- Theatrical release poster
- Directed by: Compton Bennett
- Written by: Compton Bennett
- Produced by: Compton Bennett
- Starring: Jon Pertwee Christine Child Zelma Malik Reginald Beckwith Kenneth Connor
- Cinematography: Ronnie Anscombe
- Edited by: William Lewthwaite
- Music by: Geoffrey Wright
- Production company: Welbeck Films Ltd
- Release date: 1965;
- Running time: 46 minutes
- Country: United Kingdom
- Language: English

= How to Undress in Public Without Undue Embarrassment =

1965 British film by 	Compton Bennett

How to Undress in Public Without Undue Embarrassment is a 1965 British short comedy film directed and written by Compton Bennett and starring Jon Pertwee, Christine Child, Zelma Malik, Reginald Beckwith, and Kenneth Connor, with narration by Fenella Fielding and John Deacon.

==Plot==
A series of comic sketches, most featuring Jon Pertwee, intercut with newsreel footage, artworks and photographs, with the common theme of undressing, including modern striptease, Victorian modesty and naturism.

== Cast ==

- Fenella Fielding (narration)
- John Deacon (narration)
- Gloria Johnson
- Margaret Withers
- June and Johnny
- Sula Freeman
- Dani Sheridan
- Leon Green
- Vyvyan Dunbar
- Jon Pertwee
- Reginald Beckwith
- Zelma Malik
- Kenneth Connor
- Christine Child

== Production ==
According to the BFI, "Two versions exist; domestic and overseas versions. In the overseas version, much of the material is the same but in a different order and is more explicit."

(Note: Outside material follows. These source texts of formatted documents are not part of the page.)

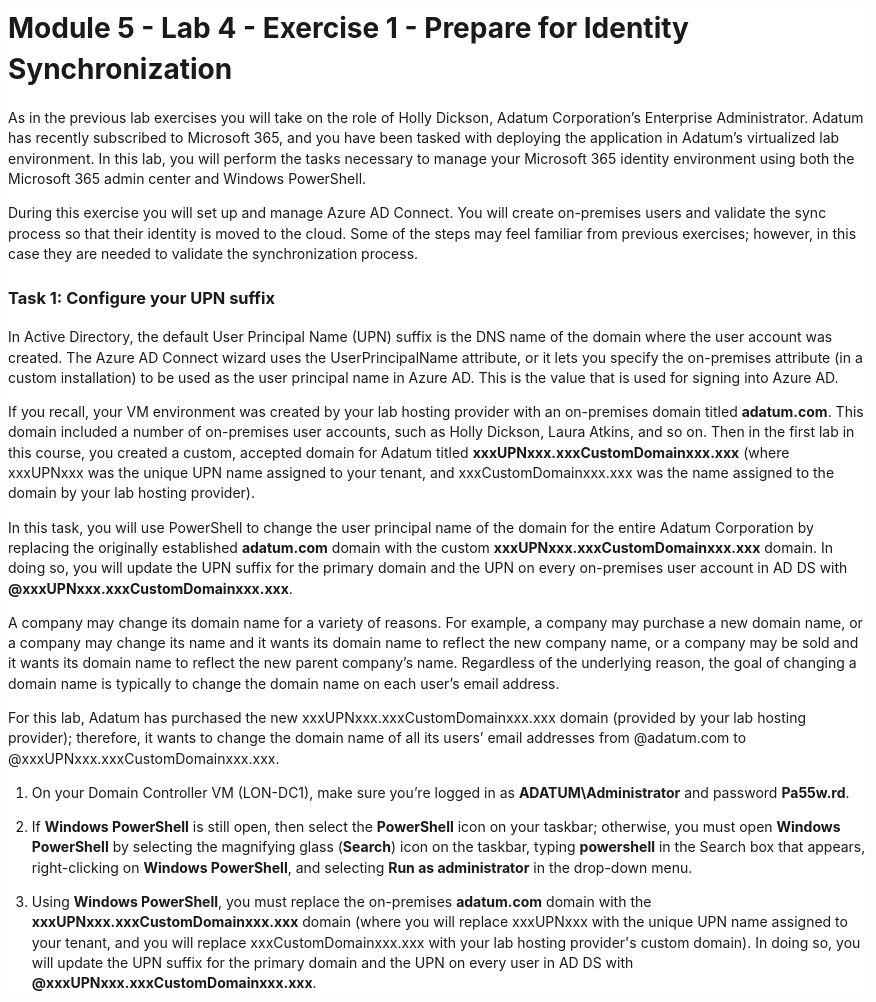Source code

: # Module 5 - Lab 4 - Exercise 1 - Prepare for Identity Synchronization  

As in the previous lab exercises you will take on the role of Holly Dickson, Adatum Corporation’s Enterprise Administrator. Adatum has recently subscribed to Microsoft 365, and you have been tasked with deploying the application in Adatum’s virtualized lab environment. In this lab, you will perform the tasks necessary to manage your Microsoft 365 identity environment using both the Microsoft 365 admin center and Windows PowerShell. 

During this exercise you will set up and manage Azure AD Connect. You will create on-premises users and validate the sync process so that their identity is moved to the cloud. Some of the steps may feel familiar from previous exercises; however, in this case they are needed to validate the synchronization process.

### Task 1: Configure your UPN suffix

In Active Directory, the default User Principal Name (UPN) suffix is the DNS name of the domain where the user account was created. The Azure AD Connect wizard uses the UserPrincipalName attribute, or it lets you specify the on-premises attribute (in a custom installation) to be used as the user principal name in Azure AD. This is the value that is used for signing into Azure AD. 

If you recall, your VM environment was created by your lab hosting provider with an on-premises domain titled **adatum.com**. This domain included a number of on-premises user accounts, such as Holly Dickson, Laura Atkins, and so on. Then in the first lab in this course, you created a custom, accepted domain for Adatum titled **xxxUPNxxx.xxxCustomDomainxxx.xxx** (where xxxUPNxxx was the unique UPN name assigned to your tenant, and xxxCustomDomainxxx.xxx was the name assigned to the domain by your lab hosting provider).

In this task, you will use PowerShell to change the user principal name of the domain for the entire Adatum Corporation by replacing the originally established **adatum.com** domain with the custom **xxxUPNxxx.xxxCustomDomainxxx.xxx** domain. In doing so, you will update the UPN suffix for the primary domain and the UPN on every on-premises user account in AD DS with **@xxxUPNxxx.xxxCustomDomainxxx.xxx**. 

A company may change its domain name for a variety of reasons. For example, a company may purchase a new domain name, or a company may change its name and it wants its domain name to reflect the new company name, or a company may be sold and it wants its domain name to reflect the new parent company’s name. Regardless of the underlying reason, the goal of changing a domain name is typically to change the domain name on each user’s email address. 

For this lab, Adatum has purchased the new xxxUPNxxx.xxxCustomDomainxxx.xxx domain (provided by your lab hosting provider); therefore, it wants to change the domain name of all its users’ email addresses from @adatum.com to @xxxUPNxxx.xxxCustomDomainxxx.xxx.

1. On your Domain Controller VM (LON-DC1), make sure you’re logged in as **ADATUM\Administrator** and password **Pa55w.rd**. 

2. If **Windows PowerShell** is still open, then select the **PowerShell** icon on your taskbar; otherwise, you must open **Windows PowerShell** by selecting the magnifying glass (**Search**) icon on the taskbar, typing **powershell** in the Search box that appears,  right-clicking on **Windows PowerShell**, and selecting **Run as administrator** in the drop-down menu. 

3. Using **Windows PowerShell**, you must replace the on-premises **adatum.com** domain with the **xxxUPNxxx.xxxCustomDomainxxx.xxx** domain (where you will replace xxxUPNxxx with the unique UPN name assigned to your tenant, and you will replace xxxCustomDomainxxx.xxx with your lab hosting provider's custom domain). In doing so, you will update the UPN suffix for the primary domain and the UPN on every user in AD DS with **@xxxUPNxxx.xxxCustomDomainxxx.xxx**. <br/> 
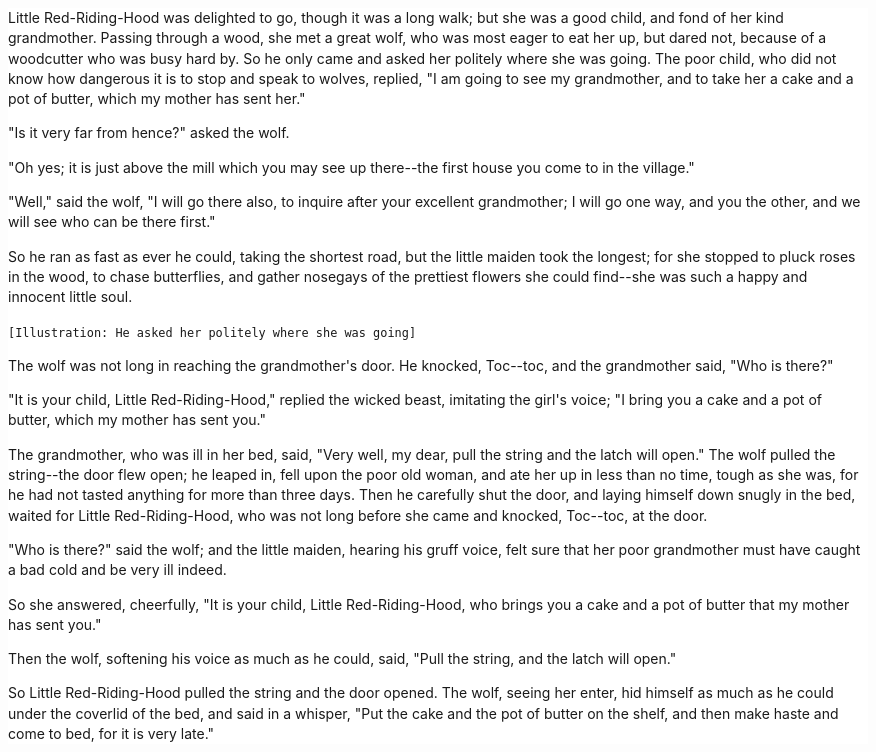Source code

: Little Red-Riding-Hood was delighted to go, though it was a long walk;
but she was a good child, and fond of her kind grandmother. Passing
through a wood, she met a great wolf, who was most eager to eat her
up, but dared not, because of a woodcutter who was busy hard by. So he
only came and asked her politely where she was going. The poor child,
who did not know how dangerous it is to stop and speak to wolves,
replied, "I am going to see my grandmother, and to take her a cake and
a pot of butter, which my mother has sent her."

"Is it very far from hence?" asked the wolf.

"Oh yes; it is just above the mill which you may see up there--the
first house you come to in the village."

"Well," said the wolf, "I will go there also, to inquire after your
excellent grandmother; I will go one way, and you the other, and we
will see who can be there first."

So he ran as fast as ever he could, taking the shortest road, but the
little maiden took the longest; for she stopped to pluck roses in
the wood, to chase butterflies, and gather nosegays of the prettiest
flowers she could find--she was such a happy and innocent little soul.

    [Illustration: He asked her politely where she was going]

The wolf was not long in reaching the grandmother's door. He knocked,
Toc--toc, and the grandmother said, "Who is there?"

"It is your child, Little Red-Riding-Hood," replied the wicked beast,
imitating the girl's voice; "I bring you a cake and a pot of butter,
which my mother has sent you."

The grandmother, who was ill in her bed, said, "Very well, my dear,
pull the string and the latch will open." The wolf pulled the
string--the door flew open; he leaped in, fell upon the poor old
woman, and ate her up in less than no time, tough as she was, for he
had not tasted anything for more than three days. Then he carefully
shut the door, and laying himself down snugly in the bed, waited for
Little Red-Riding-Hood, who was not long before she came and knocked,
Toc--toc, at the door.

"Who is there?" said the wolf; and the little maiden, hearing his
gruff voice, felt sure that her poor grandmother must have caught a
bad cold and be very ill indeed.

So she answered, cheerfully, "It is your child, Little
Red-Riding-Hood, who brings you a cake and a pot of butter that my
mother has sent you."

Then the wolf, softening his voice as much as he could, said, "Pull
the string, and the latch will open."

So Little Red-Riding-Hood pulled the string and the door opened. The
wolf, seeing her enter, hid himself as much as he could under the
coverlid of the bed, and said in a whisper, "Put the cake and the pot
of butter on the shelf, and then make haste and come to bed, for it is
very late."
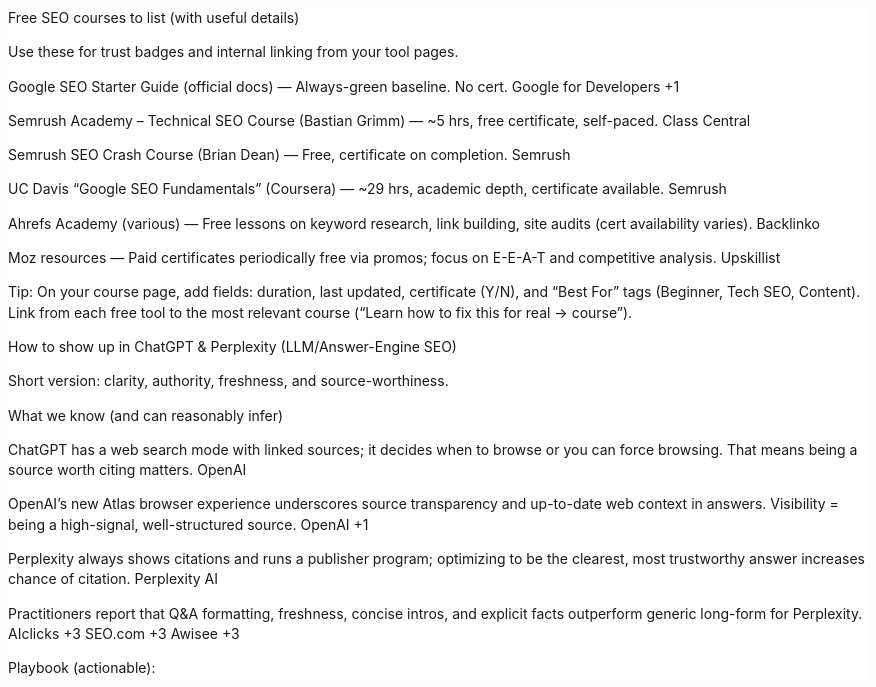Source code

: Free SEO courses to list (with useful details)

Use these for trust badges and internal linking from your tool pages.

Google SEO Starter Guide (official docs) — Always-green baseline. No cert. 
Google for Developers
+1

Semrush Academy – Technical SEO Course (Bastian Grimm) — ~5 hrs, free certificate, self-paced. 
Class Central

Semrush SEO Crash Course (Brian Dean) — Free, certificate on completion. 
Semrush

UC Davis “Google SEO Fundamentals” (Coursera) — ~29 hrs, academic depth, certificate available. 
Semrush

Ahrefs Academy (various) — Free lessons on keyword research, link building, site audits (cert availability varies). 
Backlinko

Moz resources — Paid certificates periodically free via promos; focus on E-E-A-T and competitive analysis. 
Upskillist

Tip: On your course page, add fields: duration, last updated, certificate (Y/N), and “Best For” tags (Beginner, Tech SEO, Content). Link from each free tool to the most relevant course (“Learn how to fix this for real → course”).

How to show up in ChatGPT & Perplexity (LLM/Answer-Engine SEO)

Short version: clarity, authority, freshness, and source-worthiness.

What we know (and can reasonably infer)

ChatGPT has a web search mode with linked sources; it decides when to browse or you can force browsing. That means being a source worth citing matters. 
OpenAI

OpenAI’s new Atlas browser experience underscores source transparency and up-to-date web context in answers. Visibility = being a high-signal, well-structured source. 
OpenAI
+1

Perplexity always shows citations and runs a publisher program; optimizing to be the clearest, most trustworthy answer increases chance of citation. 
Perplexity AI

Practitioners report that Q&A formatting, freshness, concise intros, and explicit facts outperform generic long-form for Perplexity. 
AIclicks
+3
SEO.com
+3
Awisee
+3

Playbook (actionable):

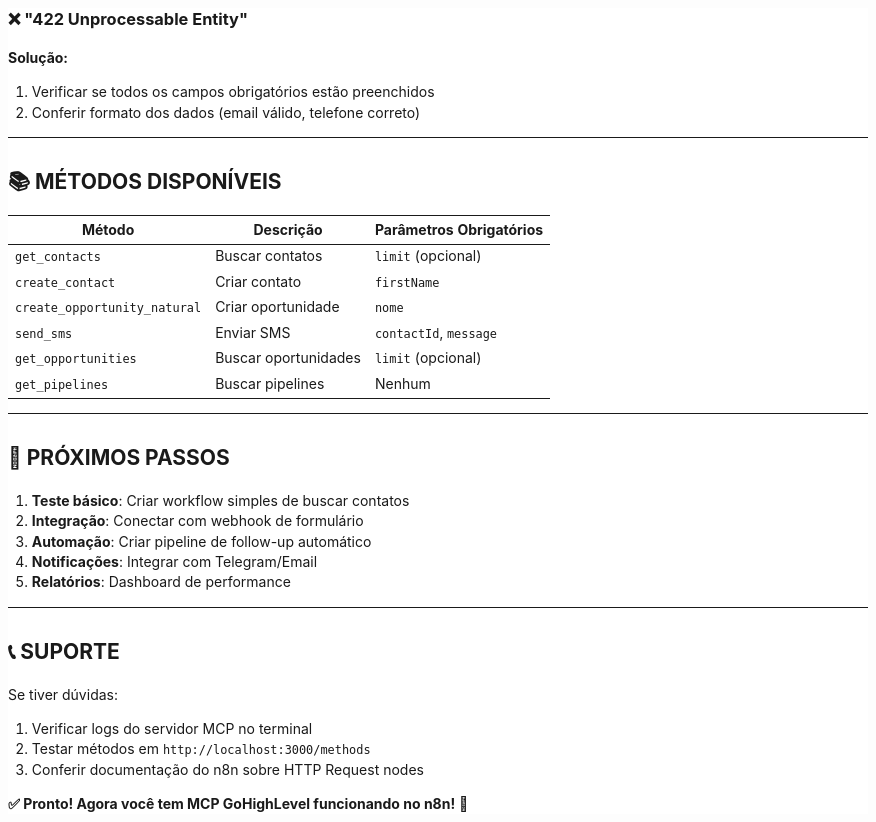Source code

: ### ❌ "422 Unprocessable Entity"
**Solução:**
1. Verificar se todos os campos obrigatórios estão preenchidos
2. Conferir formato dos dados (email válido, telefone correto)

---

## 📚 **MÉTODOS DISPONÍVEIS**

| Método | Descrição | Parâmetros Obrigatórios |
|--------|-----------|------------------------|
| `get_contacts` | Buscar contatos | `limit` (opcional) |
| `create_contact` | Criar contato | `firstName` |
| `create_opportunity_natural` | Criar oportunidade | `nome` |
| `send_sms` | Enviar SMS | `contactId`, `message` |
| `get_opportunities` | Buscar oportunidades | `limit` (opcional) |
| `get_pipelines` | Buscar pipelines | Nenhum |

---

## 🎯 **PRÓXIMOS PASSOS**

1. **Teste básico**: Criar workflow simples de buscar contatos
2. **Integração**: Conectar com webhook de formulário
3. **Automação**: Criar pipeline de follow-up automático
4. **Notificações**: Integrar com Telegram/Email
5. **Relatórios**: Dashboard de performance

---

## 📞 **SUPORTE**

Se tiver dúvidas:
1. Verificar logs do servidor MCP no terminal
2. Testar métodos em `http://localhost:3000/methods`
3. Conferir documentação do n8n sobre HTTP Request nodes

**✅ Pronto! Agora você tem MCP GoHighLevel funcionando no n8n!** 🎉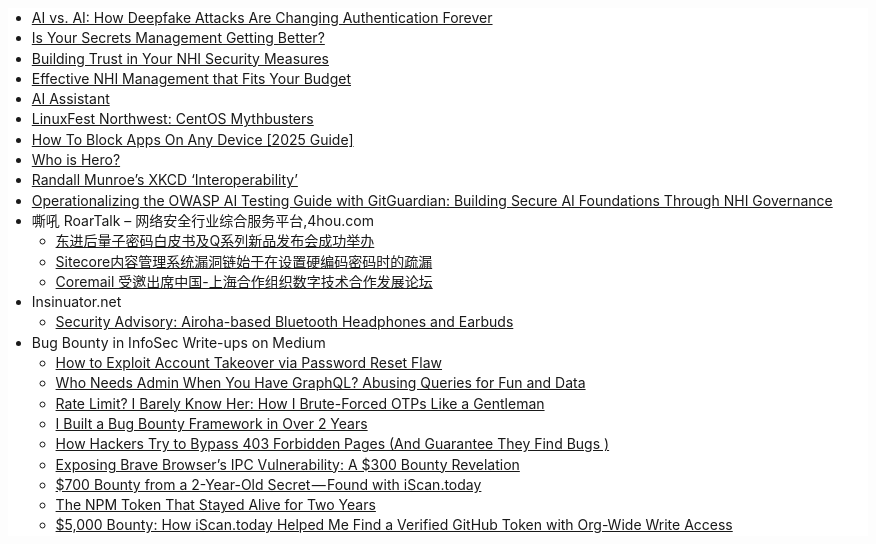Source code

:   - [AI vs. AI: How Deepfake Attacks Are Changing Authentication Forever](https://securityboulevard.com/2025/06/ai-vs-ai-how-deepfake-attacks-are-changing-authentication-forever/?utm_source=rss&utm_medium=rss&utm_campaign=ai-vs-ai-how-deepfake-attacks-are-changing-authentication-forever)
  - [Is Your Secrets Management Getting Better?](https://securityboulevard.com/2025/06/is-your-secrets-management-getting-better/?utm_source=rss&utm_medium=rss&utm_campaign=is-your-secrets-management-getting-better)
  - [Building Trust in Your NHI Security Measures](https://securityboulevard.com/2025/06/building-trust-in-your-nhi-security-measures/?utm_source=rss&utm_medium=rss&utm_campaign=building-trust-in-your-nhi-security-measures)
  - [Effective NHI Management that Fits Your Budget](https://securityboulevard.com/2025/06/effective-nhi-management-that-fits-your-budget/?utm_source=rss&utm_medium=rss&utm_campaign=effective-nhi-management-that-fits-your-budget)
  - [AI Assistant](https://securityboulevard.com/2025/06/ai-assistant/?utm_source=rss&utm_medium=rss&utm_campaign=ai-assistant)
  - [LinuxFest Northwest: CentOS Mythbusters](https://securityboulevard.com/2025/06/linuxfest-northwest-centos-mythbusters/?utm_source=rss&utm_medium=rss&utm_campaign=linuxfest-northwest-centos-mythbusters)
  - [How To Block Apps On Any Device [2025 Guide]](https://securityboulevard.com/2025/06/how-to-block-apps-on-any-device-2025-guide/?utm_source=rss&utm_medium=rss&utm_campaign=how-to-block-apps-on-any-device-2025-guide)
  - [Who is Hero?](https://securityboulevard.com/2025/06/who-is-hero/?utm_source=rss&utm_medium=rss&utm_campaign=who-is-hero)
  - [Randall Munroe’s XKCD ‘Interoperability’](https://securityboulevard.com/2025/06/randall-munroes-xkcd-interoperability/?utm_source=rss&utm_medium=rss&utm_campaign=randall-munroes-xkcd-interoperability)
  - [Operationalizing the OWASP AI Testing Guide with GitGuardian: Building Secure AI Foundations Through NHI Governance](https://securityboulevard.com/2025/06/operationalizing-the-owasp-ai-testing-guide-with-gitguardian-building-secure-ai-foundations-through-nhi-governance/?utm_source=rss&utm_medium=rss&utm_campaign=operationalizing-the-owasp-ai-testing-guide-with-gitguardian-building-secure-ai-foundations-through-nhi-governance)
- 嘶吼 RoarTalk – 网络安全行业综合服务平台,4hou.com
  - [东进后量子密码白皮书及Q系列新品发布会成功举办](https://www.4hou.com/posts/42rn)
  - [Sitecore内容管理系统漏洞链始于在设置硬编码密码时的疏漏](https://www.4hou.com/posts/xy0q)
  - [Coremail 受邀出席中国-上海合作组织数字技术合作发展论坛](https://www.4hou.com/posts/ZgKR)
- Insinuator.net
  - [Security Advisory: Airoha-based Bluetooth Headphones and Earbuds](https://insinuator.net/2025/06/airoha-bluetooth-security-vulnerabilities/)
- Bug Bounty in InfoSec Write-ups on Medium
  - [How to Exploit Account Takeover via Password Reset Flaw](https://infosecwriteups.com/how-to-exploit-account-takeover-via-password-reset-flaw-274c7d82d096?source=rss----7b722bfd1b8d--bug_bounty)
  - [Who Needs Admin When You Have GraphQL? Abusing Queries for Fun and Data](https://infosecwriteups.com/who-needs-admin-when-you-have-graphql-abusing-queries-for-fun-and-data-03456b01da34?source=rss----7b722bfd1b8d--bug_bounty)
  - [Rate Limit? I Barely Know Her: How I Brute-Forced OTPs Like a Gentleman](https://infosecwriteups.com/rate-limit-i-barely-know-her-how-i-brute-forced-otps-like-a-gentleman-6f1235c559cc?source=rss----7b722bfd1b8d--bug_bounty)
  - [I Built a Bug Bounty Framework in Over 2 Years](https://infosecwriteups.com/i-built-a-bug-bounty-framework-in-over-2-years-f9b7daa0b7aa?source=rss----7b722bfd1b8d--bug_bounty)
  - [How Hackers Try to Bypass 403 Forbidden Pages (And Guarantee They Find Bugs )](https://infosecwriteups.com/how-hackers-try-to-bypass-403-forbidden-pages-and-guarantee-they-find-bugs-1119828a8c29?source=rss----7b722bfd1b8d--bug_bounty)
  - [Exposing Brave Browser’s IPC Vulnerability: A $300 Bounty Revelation](https://infosecwriteups.com/exposing-brave-browsers-ipc-vulnerability-a-300-bounty-revelation-55e07ab6b8da?source=rss----7b722bfd1b8d--bug_bounty)
  - [$700 Bounty from a 2-Year-Old Secret — Found with iScan.today](https://infosecwriteups.com/700-bounty-from-a-2-year-old-secret-found-with-iscan-today-87fb07eb5f53?source=rss----7b722bfd1b8d--bug_bounty)
  - [The NPM Token That Stayed Alive for Two Years](https://infosecwriteups.com/the-npm-token-that-stayed-alive-for-two-years-379d8d7be068?source=rss----7b722bfd1b8d--bug_bounty)
  - [$5,000 Bounty: How iScan.today Helped Me Find a Verified GitHub Token with Org-Wide Write Access](https://infosecwriteups.com/5-000-bounty-how-iscan-today-helped-me-find-a-verified-github-token-with-org-wide-write-access-615e999a0219?source=rss----7b722bfd1b8d--bug_bounty)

It was Bennett's last film.

== Critical reception ==
The Monthly Film Bulletin wrote: "A divertissement on the subject of undressing in public, this is a compound of old drawings, paintings and engravings, vintage newsreel extracts, striptease performances, nude dancers, naturist hi-jinks, and various acted episodes of humorous intent, in some instances akin to revue sketches. Most of the work falls to Jon Pertwee, who plays a succession of roles ranging from Adam in the Garden of Eden to a starchy, disapproving Mr. Grundy who is finally converted to the pleasures of striptease by Fenella Fielding's urging commentary. Most successful is a naturist skit presented in the form of a newsreel about nudist-camp activities, but in general the satire is blunt and the presentation lacks sparkle."

== Home media ==
The film was released on DVD in 2021 by Renown Films.